In The John G. Stevens, 170 U.S. 113, on page 117, 18 S.Ct. 544, 546, 42 L.Ed. 969, a review of many cases is made, and it is said:
“Accordingly, in our own law, it is well established that a maritime lien or privilege, constituting a present right of property in the ship, jus in re, to be afterwards enforced in admiralty by process in rem, arises, not only from a collision and for the damages caused thereby * * * but also for necessary supplies or repairs furnished to a vessel, whether under the general maritime law in a foreign port, or according to a local statute in her home port.”
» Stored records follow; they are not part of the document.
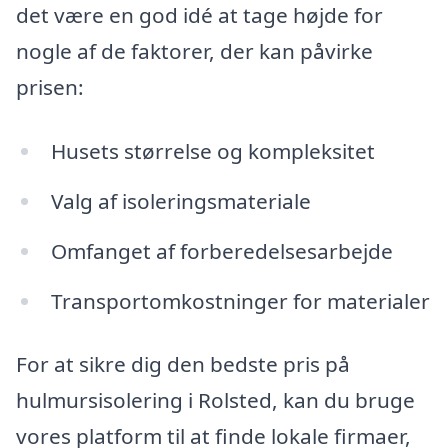
det være en god idé at tage højde for
nogle af de faktorer, der kan påvirke
prisen:
Husets størrelse og kompleksitet
Valg af isoleringsmateriale
Omfanget af forberedelsesarbejde
Transportomkostninger for materialer
For at sikre dig den bedste pris på
hulmursisolering i Rolsted, kan du bruge
vores platform til at finde lokale firmaer,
It is quite clear from the foregoing that appellee had a property right in the vessel over which the lower court had exclusive jurisdiction, which means that the Texas court had no jurisdiction thereover.
We believe, however, that the order appealed from is too broad. It directs appellants to release forthwith the vessel from the libel proceedings; restrains appellants from proceeding further with the the libel proceedings; restrains appellants from instituting further proceedings; and stays the proceedings in Texas. There are many other property rights in the vessel in addition to the one owned by appellee. Over such other rights, the lower court had no jurisdiction. The lower court may restrain interference with, or disposal of the right within its jurisdiction. If such right were so inseparable from the rights not within its jurisdiction, it might be that an order as broad as the one here made would be valid. However, it is apparent that ap7 pellee’s right is separable, for .the vessel may be sold, subject to the right of appellee. The order should be modified so that the proceedings are stayed, and appellants are restrained from proceeding further, or instituting further proceedings, only in so far as the present proceeding in Texas attempts to assert jurisdiction over appellee’s right.
Reversed, with directions to modify the order in conformity with this opinion.